接下来的也就顺理成章,她想赶走白莲,却被陷害,她的少年满眼怨恨的抱着白莲和她决裂,再不顾及当年的感情。
要不是因为他,她也不会雨夜踉跄跑出去求证,也不会让自己爹爹为自己拦下一剑,死于非命。
要不是因为他,母亲也不会被刺激失常,被锁在王府中日日休养。
她是公主,因为皇上的怜悯,可她现在的母亲只是自己的小姨,看她孤苦无依,好心收养她,才让她没有成为疯子。
都是因为他!
“公主!”
门外一声尖锐,把她从过往的黑暗中拉扯出来,屋子弥漫跳跃的火花,像调皮的火舌,席卷着屋内的一切,要不是侍女早发现,怕她一起也被烧了。
绿萝哀嚎着找人灭火,自家公主,一天不作就会死啊。
空旷的庭院内,姒辛拉了一把椅子,随意的坐在上面,嫣红的衣衫衬的她肌如雪,她懒懒的把手里的杯子扔出去,清脆的声音,瓷杯在地上四分五裂。
“说吧,救你的那个男的是谁?”
姒辛厌倦了,柔荑捂着嘴,漫不经心的打了个哈欠。
底下跪着的男人赫然就是今天街上不知死活求死也不进公主府的男人,此刻他失去了傲骨,瑟瑟发抖的跪在那里,身上的衣衫早就破烂不堪。
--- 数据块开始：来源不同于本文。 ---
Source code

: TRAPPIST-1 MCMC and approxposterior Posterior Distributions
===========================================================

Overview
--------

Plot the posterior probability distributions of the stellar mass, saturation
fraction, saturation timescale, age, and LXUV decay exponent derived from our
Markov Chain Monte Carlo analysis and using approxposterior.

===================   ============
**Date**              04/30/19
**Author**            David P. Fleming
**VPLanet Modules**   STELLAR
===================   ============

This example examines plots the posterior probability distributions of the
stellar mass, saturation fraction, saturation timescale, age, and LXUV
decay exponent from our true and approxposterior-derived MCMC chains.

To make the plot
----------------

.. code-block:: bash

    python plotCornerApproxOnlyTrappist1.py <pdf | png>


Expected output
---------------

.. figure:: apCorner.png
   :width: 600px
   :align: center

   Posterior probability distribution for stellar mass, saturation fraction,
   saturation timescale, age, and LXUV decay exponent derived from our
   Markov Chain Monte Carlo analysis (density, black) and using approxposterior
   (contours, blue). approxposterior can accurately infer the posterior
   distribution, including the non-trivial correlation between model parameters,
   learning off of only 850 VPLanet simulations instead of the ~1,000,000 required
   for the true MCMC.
“不说就杀了你。”姒辛把玩着手里的小木牌,那是她顺手从救自己的那个男人身上拿走的,勾唇冷冷的说道。
谁也不敢质疑公主这句话的真假,按照她时不时抽风的样子,指不准哪个倒霉蛋就真的惨死了。
“我根本不知道!”那个男人也急了,不由得怨恨今天蹦出来的那个男人,他也压根没看清楚样子好不好!
“打。”
简单冷锐的一个字,旁边壮如牛的侍卫已经会意的上前,木棍毫无章泽的落在他身上,一下比一下狠。
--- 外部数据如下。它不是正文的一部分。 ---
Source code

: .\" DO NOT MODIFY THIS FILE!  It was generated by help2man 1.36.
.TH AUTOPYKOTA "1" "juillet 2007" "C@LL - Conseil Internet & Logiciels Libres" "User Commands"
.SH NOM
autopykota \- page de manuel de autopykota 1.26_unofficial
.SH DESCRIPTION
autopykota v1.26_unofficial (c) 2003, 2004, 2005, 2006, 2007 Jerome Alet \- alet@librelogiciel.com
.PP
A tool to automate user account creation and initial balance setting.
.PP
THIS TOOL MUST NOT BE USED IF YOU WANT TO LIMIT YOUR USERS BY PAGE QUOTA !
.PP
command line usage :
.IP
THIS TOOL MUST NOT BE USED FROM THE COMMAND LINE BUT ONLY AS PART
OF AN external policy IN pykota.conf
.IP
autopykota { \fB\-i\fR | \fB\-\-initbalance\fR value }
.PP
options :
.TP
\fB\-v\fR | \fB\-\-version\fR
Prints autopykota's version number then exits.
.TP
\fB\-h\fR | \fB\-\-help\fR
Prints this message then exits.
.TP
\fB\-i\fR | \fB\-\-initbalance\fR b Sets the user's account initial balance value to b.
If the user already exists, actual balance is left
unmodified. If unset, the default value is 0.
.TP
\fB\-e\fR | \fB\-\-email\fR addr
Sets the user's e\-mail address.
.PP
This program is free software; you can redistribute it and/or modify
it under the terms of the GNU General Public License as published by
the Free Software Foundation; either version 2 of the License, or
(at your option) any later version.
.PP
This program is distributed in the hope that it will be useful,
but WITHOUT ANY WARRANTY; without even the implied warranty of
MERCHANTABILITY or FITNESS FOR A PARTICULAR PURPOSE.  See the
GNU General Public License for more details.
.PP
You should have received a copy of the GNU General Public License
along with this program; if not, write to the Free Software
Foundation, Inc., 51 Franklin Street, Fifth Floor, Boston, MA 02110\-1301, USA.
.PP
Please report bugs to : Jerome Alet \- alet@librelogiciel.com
地上的男人已经奄奄一息,等着最后一棍子落下的时候,突然被一个石子击中,木棍失去了掌控,砸到了一旁的草丛里。
“公主何必咄咄逼人。”从墙上翩翩然的跳下一个男子,带着漆黑的面具,只露着绝美的薄唇,似笑非笑道。
嗯,身材不错。
姒辛满意的点点头,多给叶墨带顶绿帽子,她还是不介意的。
她起身,随手拿起鞭子,狠狠地一抽,石桌上的茶具如数的摔碎在地上,边上的侍女忍不住的捧脸,哇塞,发怒的公主真是虎虎生威,好好看啊。
“你跟我睡吧。”
一句话,让前一秒还在发花痴的侍女,下一秒差点摔在地上。
公主,咱不在关键时候犯花痴好不好啊。
走来的男人也没预料到含宜公主会这样,顿了顿,依旧冷清着嗓音,伸手,“还我。”
他的木牌,代表着身份的牌子,除非死,万万不能离身。
姒辛绕开了前边警惕挡着的侍卫,很顺手的把自己的荑子搭在他的手心里,“好啊,我跟你走。”